In other words, travelers shouldn’t expect Jumeirah to follow the lead of hotels like the New York Hilton Midtown, which delivers room service via paper bags.

He added, that all too often, hotel room service has been neglected. “Room service has often been, in my experience, kind of not forgotten, but well, not as much attention has been paid to room service. Just like the all-day dining or the lobby dining. We want that to be absolutely a critical part of what we’re doing. All of our food and beverage should be at the same level. So, whether you’re in the fine dining restaurant, the casual dining, the all-day dining, the room service, everything should be the absolute best in class.”

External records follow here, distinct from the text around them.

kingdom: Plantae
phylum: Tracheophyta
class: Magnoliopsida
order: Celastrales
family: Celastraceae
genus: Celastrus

Where Michelin Guide Experience Comes In

At Jumeirah, Ellis said he would rely heavily on his “Rolodex” of contacts gained not only from his seven years at the Michelin Guide as its international director, but his years as a chef, to recruit chefs from around the world who can not only cater to hotel guests, or even locals in Dubai, but to expatriates living in Dubai as well.

Additionally, he said he wants to apply the “Michelin approach to dining and to food.”

“It is the five Michelin criteria that I deploy with my inspectors around the world, like looking at the ingredients,” Ellis said. As an example, Ellis said that if there is a superior ingredient or product, he’d prefer that all of Jumeirah’s restaurants source from the better supplier.

Another important factor is “to make sure that the flavors work. That the combinations work. Sometimes, chefs can be very creative and make all sorts of different combinations, but not all of them work.”

Consistency is also essential. “I’ve seen that in many, many cases in Michelin-starred restaurants where you have a great first course and a weak second course and a great dessert,” Ellis said. “Or it’s a weak first course, a great second course, and a weak dessert. When restaurants are really able to execute at the highest level, they’re able to get the consistency throughout.”

As for his personal preferences, Ellis described himself as “more of the traditional diner. I like [having a] first course, main course, dessert, and cheese — that kind of thing. I’m not really a big fan of having 25 little bites of food. That’s not my thing. Some restaurants do that. I’m also not a big fan of 12-course tasting menus where you’re sitting down for four hours.”

Regardless, however, he said, “If customers want that, then by all means give it to them. Make that an option. It’s all about choice. It’s all about what people want. I personally like when a chef who knows how to make the simple sublime. When they’re able to take a piece of meat, a piece of fish, whatever it may be, and just cook it lightly, season it lightly, and make it absolutely fantastic.”